_Data to process_:
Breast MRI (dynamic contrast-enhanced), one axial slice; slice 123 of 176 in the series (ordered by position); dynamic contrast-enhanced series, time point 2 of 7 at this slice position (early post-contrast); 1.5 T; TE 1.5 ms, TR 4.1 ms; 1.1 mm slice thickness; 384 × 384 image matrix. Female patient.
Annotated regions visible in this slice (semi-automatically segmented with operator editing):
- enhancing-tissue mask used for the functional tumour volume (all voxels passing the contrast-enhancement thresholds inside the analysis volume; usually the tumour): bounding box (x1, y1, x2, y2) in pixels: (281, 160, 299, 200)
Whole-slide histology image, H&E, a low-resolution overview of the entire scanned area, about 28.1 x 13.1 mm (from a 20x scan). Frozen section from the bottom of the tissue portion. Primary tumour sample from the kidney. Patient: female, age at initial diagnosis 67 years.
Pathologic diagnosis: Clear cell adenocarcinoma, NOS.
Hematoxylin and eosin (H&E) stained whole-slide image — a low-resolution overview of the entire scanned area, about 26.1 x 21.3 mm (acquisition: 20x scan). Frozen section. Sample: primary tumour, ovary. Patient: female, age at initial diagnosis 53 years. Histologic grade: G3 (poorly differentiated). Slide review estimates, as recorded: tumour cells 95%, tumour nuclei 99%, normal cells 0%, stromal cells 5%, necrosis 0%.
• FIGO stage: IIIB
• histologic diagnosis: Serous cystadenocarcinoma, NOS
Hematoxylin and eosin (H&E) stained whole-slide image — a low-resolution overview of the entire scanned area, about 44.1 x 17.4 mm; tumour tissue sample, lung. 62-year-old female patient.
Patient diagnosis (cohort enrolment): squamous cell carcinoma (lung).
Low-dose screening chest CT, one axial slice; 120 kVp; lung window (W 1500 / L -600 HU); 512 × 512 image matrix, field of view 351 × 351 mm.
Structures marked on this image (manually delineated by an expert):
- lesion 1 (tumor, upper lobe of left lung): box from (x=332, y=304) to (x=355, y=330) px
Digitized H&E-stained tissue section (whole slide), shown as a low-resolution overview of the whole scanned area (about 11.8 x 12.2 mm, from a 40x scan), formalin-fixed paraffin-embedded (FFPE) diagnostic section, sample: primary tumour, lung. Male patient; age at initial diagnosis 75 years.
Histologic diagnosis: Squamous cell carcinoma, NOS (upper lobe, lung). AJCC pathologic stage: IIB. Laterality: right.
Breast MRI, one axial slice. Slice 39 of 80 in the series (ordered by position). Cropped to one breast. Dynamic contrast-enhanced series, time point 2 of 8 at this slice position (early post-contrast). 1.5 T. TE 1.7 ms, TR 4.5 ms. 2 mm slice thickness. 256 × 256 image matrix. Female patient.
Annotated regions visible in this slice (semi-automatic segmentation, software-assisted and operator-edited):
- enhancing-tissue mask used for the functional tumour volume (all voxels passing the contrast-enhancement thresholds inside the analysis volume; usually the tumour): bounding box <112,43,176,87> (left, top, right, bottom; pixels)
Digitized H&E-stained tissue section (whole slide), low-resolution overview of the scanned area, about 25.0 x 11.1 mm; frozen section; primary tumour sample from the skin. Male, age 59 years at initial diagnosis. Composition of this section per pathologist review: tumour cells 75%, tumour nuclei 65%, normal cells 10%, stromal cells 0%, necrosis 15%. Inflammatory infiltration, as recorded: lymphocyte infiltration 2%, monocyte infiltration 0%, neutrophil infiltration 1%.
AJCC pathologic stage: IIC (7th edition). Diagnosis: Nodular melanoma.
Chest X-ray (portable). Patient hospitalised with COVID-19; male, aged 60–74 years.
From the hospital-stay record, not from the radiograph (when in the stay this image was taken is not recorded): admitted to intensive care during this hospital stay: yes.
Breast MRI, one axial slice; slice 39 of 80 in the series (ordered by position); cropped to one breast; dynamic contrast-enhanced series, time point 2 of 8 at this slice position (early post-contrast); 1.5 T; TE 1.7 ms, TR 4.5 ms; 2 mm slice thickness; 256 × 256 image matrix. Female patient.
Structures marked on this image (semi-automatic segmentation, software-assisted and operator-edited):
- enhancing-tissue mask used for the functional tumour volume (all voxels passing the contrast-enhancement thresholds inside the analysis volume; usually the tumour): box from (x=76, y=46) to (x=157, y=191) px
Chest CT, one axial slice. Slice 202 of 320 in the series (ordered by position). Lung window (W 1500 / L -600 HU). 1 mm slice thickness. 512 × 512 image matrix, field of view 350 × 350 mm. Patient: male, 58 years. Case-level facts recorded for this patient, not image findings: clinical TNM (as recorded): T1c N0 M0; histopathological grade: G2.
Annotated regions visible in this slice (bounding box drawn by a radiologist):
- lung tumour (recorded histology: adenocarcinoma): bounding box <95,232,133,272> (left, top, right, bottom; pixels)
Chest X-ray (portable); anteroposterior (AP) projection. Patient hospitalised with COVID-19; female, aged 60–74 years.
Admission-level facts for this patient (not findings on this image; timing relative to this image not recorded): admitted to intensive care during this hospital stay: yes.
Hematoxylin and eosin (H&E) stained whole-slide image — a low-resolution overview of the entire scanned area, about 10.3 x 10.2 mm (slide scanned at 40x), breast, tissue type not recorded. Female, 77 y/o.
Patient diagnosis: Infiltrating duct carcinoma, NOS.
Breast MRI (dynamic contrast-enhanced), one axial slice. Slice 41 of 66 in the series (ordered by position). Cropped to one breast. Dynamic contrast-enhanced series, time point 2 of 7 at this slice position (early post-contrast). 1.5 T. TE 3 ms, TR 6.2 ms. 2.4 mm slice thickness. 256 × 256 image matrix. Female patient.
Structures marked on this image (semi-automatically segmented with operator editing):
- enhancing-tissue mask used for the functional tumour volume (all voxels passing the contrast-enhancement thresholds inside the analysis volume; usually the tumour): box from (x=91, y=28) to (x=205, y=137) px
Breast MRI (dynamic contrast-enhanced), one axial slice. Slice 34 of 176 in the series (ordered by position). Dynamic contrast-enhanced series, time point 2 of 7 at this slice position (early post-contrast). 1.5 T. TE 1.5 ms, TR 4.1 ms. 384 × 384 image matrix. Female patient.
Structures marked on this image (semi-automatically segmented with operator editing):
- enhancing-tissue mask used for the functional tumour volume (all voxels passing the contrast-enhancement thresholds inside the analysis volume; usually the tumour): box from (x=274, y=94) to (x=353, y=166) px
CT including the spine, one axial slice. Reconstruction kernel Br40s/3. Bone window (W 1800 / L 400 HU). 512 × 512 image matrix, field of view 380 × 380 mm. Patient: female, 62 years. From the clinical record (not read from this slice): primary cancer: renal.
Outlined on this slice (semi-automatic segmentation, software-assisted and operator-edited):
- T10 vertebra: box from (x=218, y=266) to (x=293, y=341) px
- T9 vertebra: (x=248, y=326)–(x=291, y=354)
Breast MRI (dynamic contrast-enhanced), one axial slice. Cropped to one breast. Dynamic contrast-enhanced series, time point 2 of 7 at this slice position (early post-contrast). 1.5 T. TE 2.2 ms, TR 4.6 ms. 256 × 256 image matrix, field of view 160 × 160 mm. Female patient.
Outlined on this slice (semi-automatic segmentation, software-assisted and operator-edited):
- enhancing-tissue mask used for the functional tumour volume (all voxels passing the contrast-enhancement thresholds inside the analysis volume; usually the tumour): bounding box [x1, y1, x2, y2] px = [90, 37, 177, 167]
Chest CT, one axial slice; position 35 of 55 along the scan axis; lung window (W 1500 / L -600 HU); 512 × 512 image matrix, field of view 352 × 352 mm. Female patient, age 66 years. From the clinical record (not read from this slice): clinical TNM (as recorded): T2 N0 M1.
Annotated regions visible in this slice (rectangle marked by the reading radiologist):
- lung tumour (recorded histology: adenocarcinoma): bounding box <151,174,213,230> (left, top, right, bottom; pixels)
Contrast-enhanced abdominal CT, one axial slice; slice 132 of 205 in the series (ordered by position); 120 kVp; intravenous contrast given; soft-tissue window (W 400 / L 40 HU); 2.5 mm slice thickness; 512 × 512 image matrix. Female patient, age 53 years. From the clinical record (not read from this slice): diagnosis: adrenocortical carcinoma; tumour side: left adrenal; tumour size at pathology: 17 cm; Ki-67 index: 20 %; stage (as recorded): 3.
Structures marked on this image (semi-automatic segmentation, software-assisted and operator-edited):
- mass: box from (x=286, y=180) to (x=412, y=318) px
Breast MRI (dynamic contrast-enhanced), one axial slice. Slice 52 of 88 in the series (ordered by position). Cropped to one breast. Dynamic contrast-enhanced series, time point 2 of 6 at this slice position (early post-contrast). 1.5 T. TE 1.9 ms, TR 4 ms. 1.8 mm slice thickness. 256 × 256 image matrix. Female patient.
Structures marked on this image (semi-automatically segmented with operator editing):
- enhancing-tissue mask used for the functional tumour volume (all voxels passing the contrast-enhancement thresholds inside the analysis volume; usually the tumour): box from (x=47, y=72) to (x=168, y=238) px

_Task_:
Which lines above run from the one containing "Breast MRI, one axial slice;" down to the one containing "Patient diagnosis: Infiltrating"? Repeat exactly those, both ends included, and nothing else.

_Answer space_:
Breast MRI, one axial slice; slice 39 of 80 in the series (ordered by position); cropped to one breast; dynamic contrast-enhanced series, time point 2 of 8 at this slice position (early post-contrast); 1.5 T; TE 1.7 ms, TR 4.5 ms; 2 mm slice thickness; 256 × 256 image matrix. Female patient.
Structures marked on this image (semi-automatic segmentation, software-assisted and operator-edited):
- enhancing-tissue mask used for the functional tumour volume (all voxels passing the contrast-enhancement thresholds inside the analysis volume; usually the tumour): box from (x=76, y=46) to (x=157, y=191) px
Chest CT, one axial slice. Slice 202 of 320 in the series (ordered by position). Lung window (W 1500 / L -600 HU). 1 mm slice thickness. 512 × 512 image matrix, field of view 350 × 350 mm. Patient: male, 58 years. Case-level facts recorded for this patient, not image findings: clinical TNM (as recorded): T1c N0 M0; histopathological grade: G2.
Annotated regions visible in this slice (bounding box drawn by a radiologist):
- lung tumour (recorded histology: adenocarcinoma): bounding box <95,232,133,272> (left, top, right, bottom; pixels)
Chest X-ray (portable); anteroposterior (AP) projection. Patient hospitalised with COVID-19; female, aged 60–74 years.
Admission-level facts for this patient (not findings on this image; timing relative to this image not recorded): admitted to intensive care during this hospital stay: yes.
Hematoxylin and eosin (H&E) stained whole-slide image — a low-resolution overview of the entire scanned area, about 10.3 x 10.2 mm (slide scanned at 40x), breast, tissue type not recorded. Female, 77 y/o.
Patient diagnosis: Infiltrating duct carcinoma, NOS.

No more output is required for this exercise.